Wpis z mikrobloga

Siema mirki i mirabelki!
Tak sobie myślę, że te wybory prezydenckie będą najdziwniejszymi w historii z racji nadzwyczajnej sytuacji związanej z pandemią. Poza całą tą katastrofalną wizją jak zwykle pojawiają się okazję i myślę, że jednej z nich nie można przepuścić. Tą okazją jest wprowadzenie głosowania przez internet - a można to zrobić dość łatwo - przy wykorzystaniu indywidualnego profilu zaufanego. Już teraz przy jego pomocy wysyłamy pełnoprawnie pit przez internet, za jego pomocą wyrabiamy duplikat dowodu tożsamości bez wychodzenia z domu, pozwala zweryfikować tożsamość. To dlaczego nie miałby zweryfikować podpisu na karcie do głosowania - potrzebny jest nowy projekt mWybory.
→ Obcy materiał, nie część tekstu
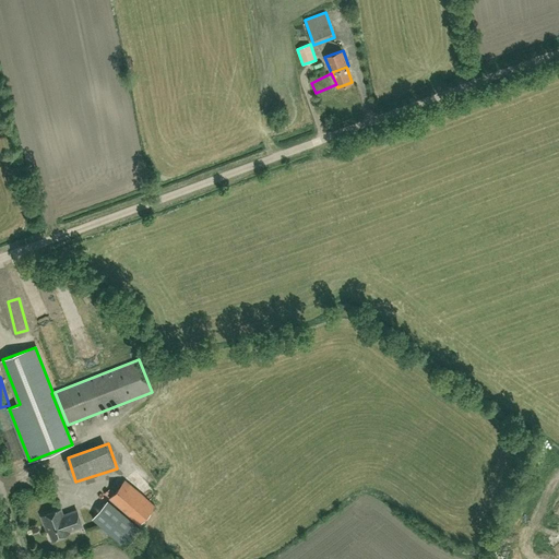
[(140,524),(155,506),(126,480),(109,499),(140,524)]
Oczywiście to wszystko wymaga przygotowań a przede wszystkim konkretnych ludzi i tutaj moje pytanie do jak dotrzeć z tym pomysłem do Konfederacji. Wiadomo, że nie w smak to będzie głownie starym dziadom przy korycie, którzy teraz korzystają na tym, że młodzi nie głosują. Okazja jest niepowtarzalna, pomysł w pełni uzasadniony tylko kwestia zaplanowania i chęci do działania.